We measure absolute risk as the chance that a given disease might, in purely statistical terms, develop over the next 5 years. This is best interpreted as follows: A 0.3% absolute risk of developing a heart condition is otherwise phrased as a “3 in 1000” risk. This means that if 1000 people provided identical question responses the statistics suggest that 3 people might develop that particular condition over the next 5 years.
A number for absolute risk can be calculated but it is much harder to define what is “high” or “low” risk. As such, we also provide a comparison of the statistical risk profile to others of the same age and gender, presented as the disease risk bar. We produce this bar by simulating a large population of people of the same age and gender and producing risk profiles for them and then sorting these profiles in order from lowest to highest absolute risk. We then place the profile a user creates on this bar to illustrate the risk profile position relative to this simulated population, based on the information provided.
The green section of the bar represents the risk profiles below the “median” risk profile position. Amber and red represent those above the median, with red being those significantly above (specifically, those more than a standard deviation of the absolute risk values above the median risk value).

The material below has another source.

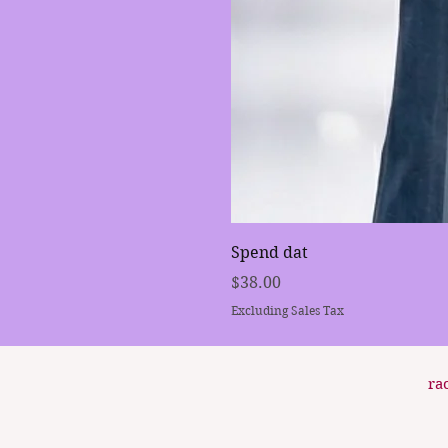
Spend dat
Price
$38.00
Excluding Sales Tax
ra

Being in the red section does not mean the information entered suggests “high” risk, only that that information suggests more risk in statistical terms than other people of the same age and gender. Increased age in most cases results in the risk level increasing.
Being more toward the amber and red sections will be correlated with a higher risk caused by specific risk influences. In many cases, there will be healthy lifestyle suggestions that could be made (such as reducing alcohol intake, quitting smoking, etc.) which are known statistically to reduce the risk level.
In other cases, elements such as a family history of a disease may be a strong influence on risk and are non-modifiable. Again, this may result in a higher risk than someone of equivalent age and gender, but does not necessarily result in a high risk overall.